It is not uncommon for somebody who is part-way through a process, such as a performance management process, sickness absence management process, redundancy situation or disciplinary process, to put in a subject access request under the Data Protection Act.
If the employee is off sick or because they’re at a very early stage in the process, they may not even be aware that, for example, a disciplinary investigation has commenced. Or they might not yet be aware of a complaint that’s been received, that you’re looking into that relates to them. Alternatively, you might be towards the end of the process at the appeal stage and you might have a subject access request in an attempt to look for what I call “the smoking gun” they think you have hidden from them in terms of the process so far.
I’ve even heard today of Unions using the SAR as a form of industrial unrest – launching mass employee requests on organisations as part of industrial action.
The first thing to note is that the request under the Data Protection legislation is made in an entirely different relationship with you than the relationship of employee and employer. It is made as a data subject in relation to your position as data controller governed by the rules in the data protection legislation. So, for example, given that you have 30-days under the data protection legislation to access their request and provide them with the data they have asked for, it is entirely possible that your ongoing employment processes will be moving more speedily and for example, a disciplinary hearing or a meeting might be in the diary well before that 30-day period. There’s nothing in the data protection legislation that requires you to halt your internal employment process or wait until the SAR has been dealt with.
If you have already disclosed the information to somebody for example, as part of an investigation report or in an email notifying them of a complaint against them or as part of a pack given to them for the purposes of an appeal meeting, you have already given them that information so you’re not going to be required to give it to them again as part of the subject access request disclosure – you would just have to cross refer to what you’ve already given them.
The next thing to say about data protection is there is absolutely no substitute in any given situation for tracking through the legislation itself when it comes to determining what you’re required to disclose to the data subject and what you’re allowed to withhold. Making this assessment on the basis of some kind of ‘feel’ is not enough.
There are things you do not have to disclose.
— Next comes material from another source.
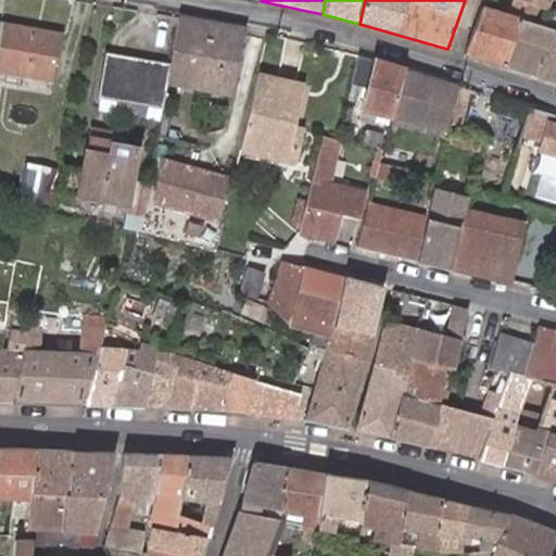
[(465,55),(505,67),(520,23),(526,4),(516,0),(509,19),(482,10),(465,55)]
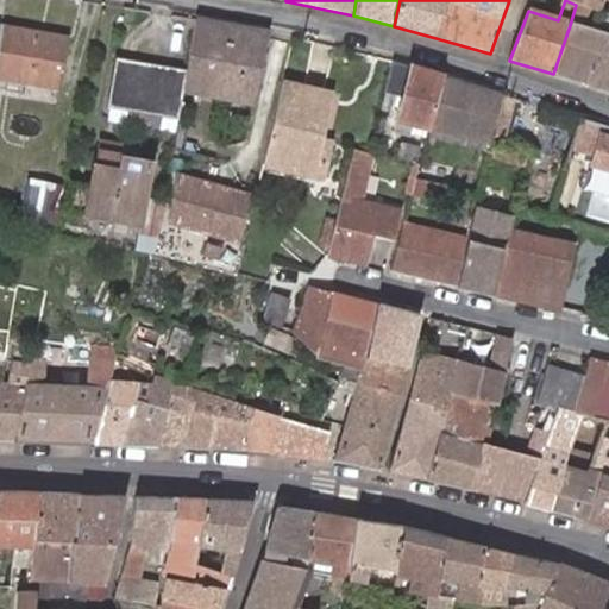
[(532,0),(528,11),(558,20),(565,0),(563,0),(532,0)]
This includes:
* anything relating to negotiations if disclosure would prejudice the negotiations
* confidential references given by you
* criminal investigations
* data processed for the purposes of management planning if disclosure would prejudice the planning (such as telling the subject about a redundancy exercise before the consultation had launched)
* anything that is protected by confidentiality to a third party or legal professional privilege.
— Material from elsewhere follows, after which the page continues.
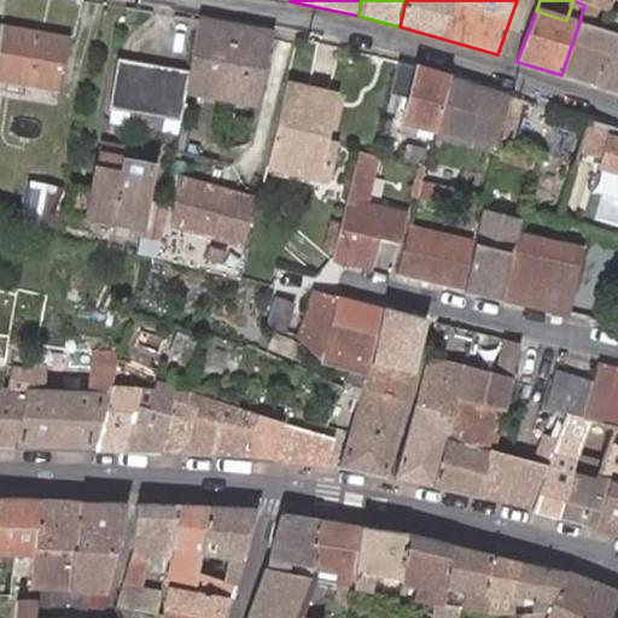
[(617,0),(571,0),(573,0),(584,5),(617,17),(617,0)]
Thus, the list of exemptions is really narrow. It means most things are disclosable, perhaps with some redaction of bits relating to other people. We all need to bear in mind when we prepare documents that the data subject may see them in future e.g.: – email accordingly.
In your letter to the data subject, which you will send with their response to the subject access request, you need to include a detailed explanation as to how you have gone about your response to the request and why you have excluded anything.
It is important that you consider the rights of other data subjects when processing requests. If disclosure of the information would identify another individual, you’re not obliged to comply with the request unless the other individual has consented to the disclosure of the information and it is reasonable in all circumstances to comply with the request without the consent of the other person. It is relevant to complaints and investigations – have you informed the complainant that the matter will have to be taken up with the individual? Have you informed those witnesses that have given evidence as part of the process that their evidence is going to be showed to the person that is for example, accused of misconduct?
Where you haven’t got consent, you will have to think about redaction and omitting names and taking out as much as you can that would identify somebody. The legislation itself requires you to take steps with a view to seek consent from the other individual who asks us to look at whether there is any express refusal of that consent.
Of course it is entirely possible that the individual might try and make a second access request if the first request has not revealed what they thought they were expecting and s95(3) requires us to consider whether it is a reasonable interval between the requests having regard to the nature of the data, the purpose for which it is being processed and the frequency with which the data is altered. If you’ve complied with the subject access request and given the employee the data they requested, it is highly likely that you’re going to be able to refuse a second request on the basis that nothing has changed.